I'm writing a PL/pgSQL function that creates a cursor for a query that I need to check whether it returns something.

What I'm doing is this:

  1. Run the query
  2. Check whether it returns something.
  3. If it doesn't, double a parameter and run the query again.
  4. Else, return all rows from the query.

I found that checking if the query returned something with a cursor was the best choice since it's a very long query (joining 5 tables and a lot of columns) and a SELECT ... INTO didn't seemed right, because I'd have to create a TYPE since the query has columns from one table and a column for a distance calculation.

The problem is that I'm currently using the cursor only to check if the query returned something inside a loop where I open it and close it. Once the query returns something, I exit the loop and return the query. I can tell right away that this is an ugly workaround for what I need. Maybe someone can help me with this issue.

Here's some code that shows what I'm currently doing.

CREATE FUNCTION store_distance(
    latitude double precision,
    longitude double precision,
    radius double precision,
    tries integer
)
RETURNS TABLE(
    store_id store.id%type,
    store_name store.name%type,
    distance double precision
)
AS
$$
DECLARE
    cur_stores CURSOR FOR
        SELECT
            store.id,
            store.name,
            get_distance(latitude, longitude, store.latitude, store.longitude) distance
        FROM
            store
        WHERE
            store.latitude BETWEEN (latitude - radius) AND (latitude + radius)
            AND store.longitude BETWEEN (longitude - radius) AND (longitude + radius)
        ORDER BY
            distance ASC;
    count int := 0;
    storerow RECORD;
BEGIN
    LOOP
        IF count = tries THEN
            EXIT;
        END IF;
        OPEN cur_stores;
        FETCH cur_stores INTO storerow;
        IF FOUND THEN
            EXIT;
        END IF;
        radius := radius * 2;
        count := count + 1;
        CLOSE cur_stores;
    END LOOP;
    RETURN QUERY
    SELECT
        store.id,
        store.name,
        get_distance(latitude, longitude, store.latitude, store.longitude) distance
    FROM
        store
    WHERE
        store.latitude BETWEEN (latitude - radius) AND (latitude + radius)
        AND store.longitude BETWEEN (longitude - radius) AND (longitude + radius)
    ORDER BY
        distance ASC;
END;
$$ LANGUAGE PLPGSQL;

So my purpose is to give coordinates, radius and the number of tries and to try and find stores within that search box.
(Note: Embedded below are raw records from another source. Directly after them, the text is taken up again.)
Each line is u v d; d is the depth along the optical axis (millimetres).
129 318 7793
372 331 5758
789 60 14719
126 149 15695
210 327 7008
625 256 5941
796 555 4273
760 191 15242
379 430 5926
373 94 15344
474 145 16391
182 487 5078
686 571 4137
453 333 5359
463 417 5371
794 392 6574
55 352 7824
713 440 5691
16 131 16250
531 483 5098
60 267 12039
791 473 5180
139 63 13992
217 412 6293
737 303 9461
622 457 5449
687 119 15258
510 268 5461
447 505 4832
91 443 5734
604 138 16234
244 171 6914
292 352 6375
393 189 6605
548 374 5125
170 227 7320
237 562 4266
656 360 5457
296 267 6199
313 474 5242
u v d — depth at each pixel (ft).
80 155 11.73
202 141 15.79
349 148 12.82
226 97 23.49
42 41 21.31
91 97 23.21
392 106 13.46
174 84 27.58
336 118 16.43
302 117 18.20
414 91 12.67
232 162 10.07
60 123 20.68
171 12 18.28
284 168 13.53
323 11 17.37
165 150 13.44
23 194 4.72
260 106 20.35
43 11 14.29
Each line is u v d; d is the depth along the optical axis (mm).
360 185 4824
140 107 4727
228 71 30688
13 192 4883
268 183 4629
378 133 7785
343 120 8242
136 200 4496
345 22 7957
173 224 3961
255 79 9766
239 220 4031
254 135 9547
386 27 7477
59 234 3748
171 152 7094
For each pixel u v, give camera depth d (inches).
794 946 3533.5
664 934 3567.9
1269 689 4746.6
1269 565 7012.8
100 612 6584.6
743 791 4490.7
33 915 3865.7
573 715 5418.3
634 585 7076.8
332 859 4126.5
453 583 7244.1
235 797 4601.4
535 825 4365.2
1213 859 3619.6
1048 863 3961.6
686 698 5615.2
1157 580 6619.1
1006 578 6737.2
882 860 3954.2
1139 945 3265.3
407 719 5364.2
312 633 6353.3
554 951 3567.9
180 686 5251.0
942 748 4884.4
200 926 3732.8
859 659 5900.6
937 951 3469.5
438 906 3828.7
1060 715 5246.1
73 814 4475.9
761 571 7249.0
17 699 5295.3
If no stores are found, I double the radius and try again until something is returned by the query or until the number of tries are reached.
The RETURN TABLE part is basically because I want to return the distance, so RETURN SETOF store was no use.

Best Answer

I don't think you need a cursor here at all. To shorten your code, you could just use a view. To improve performance, a materialized view should get you furthest. Postgres 9.3 has built-in features, but you can easily implemented it in older versions yourself.
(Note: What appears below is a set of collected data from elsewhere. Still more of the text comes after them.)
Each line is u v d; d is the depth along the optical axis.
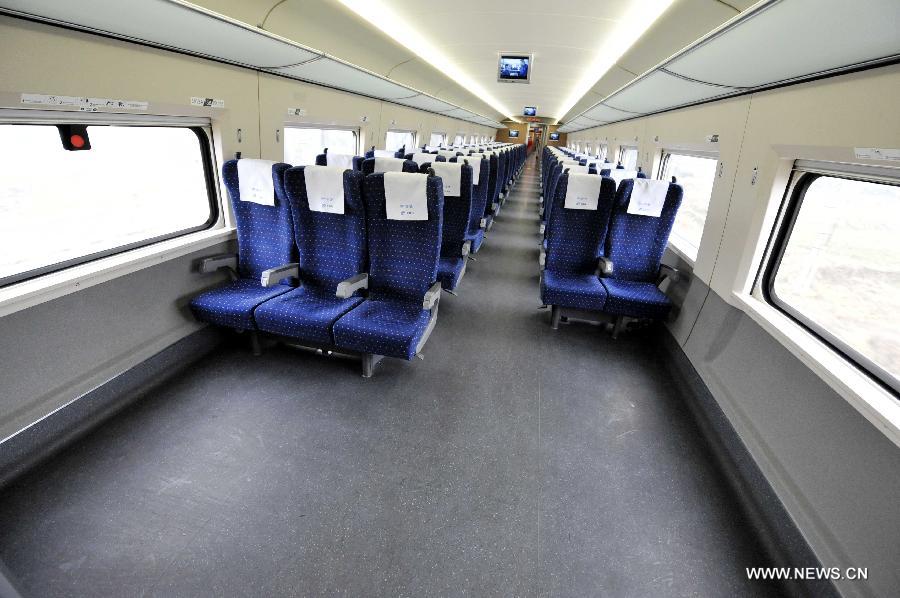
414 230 2.75
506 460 2.15
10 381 1.88
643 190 3.37
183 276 2.79
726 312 2.74
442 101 8.63
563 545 1.72
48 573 1.49
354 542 1.67
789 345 2.06
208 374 2.71
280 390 2.59
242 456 2.06
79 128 2.14
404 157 4.87
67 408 2.10
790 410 1.97
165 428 2.21
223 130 3.04
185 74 2.62
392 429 2.32
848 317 1.95
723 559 1.71
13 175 1.95
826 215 2.20
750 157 2.65
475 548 1.68
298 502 1.83
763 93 2.57
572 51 4.95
Consider this simplified form:

CREATE FUNCTION store_distance(_lat    double precision
                              ,_long   double precision
                              ,_radius double precision
                              ,_tries  integer)
RETURNS TABLE(
   store_id   store.id%type
  ,store_name store.name%type
  ,distance   double precision) AS
$func$
DECLARE
   _ct  int   := 0;
   _pos point := point(_lat, _long);
BEGIN
   LOOP
      EXIT WHEN _ct >= _tries
           OR   EXISTS (
            SELECT 1 FROM store s
            WHERE  point(s.latitude, s.longitude) <@ circle(_pos, _radius));

      _radius := _radius * 2;
      _ct     := _ct + 1;
   END LOOP;

   RETURN QUERY
   SELECT s.id, s.name
         ,get_distance(_lat, _long, s.latitude, s.longitude)
   FROM   store s
   WHERE  point(s.latitude, s.longitude) <@ circle(_pos, _radius);
   ORDER  BY 3;
END
$func$ LANGUAGE plpgsql STRICT;

I made the function STRICT to disallow NULL input, which could result in an endless loop.

Note how I use circles with the "Contained" operator <@ instead of a boxes. One would assume calculations to be slightly more expensive than with boxes, but it hardly matters at all once you support your query with a GiST index like:

CREATE INDEX store_point_gist_idx ON store
USING gist (point(latitude, longitude));

You might consider to store lat / lon as point to begin with and replace the index on an expression with a simpler one on the column. Works either way, just make sure the query matches the index so it gets used. Big difference for big tables.

You may be interested in this closely related answer on SO I posted last year - with a lot more explanation and links.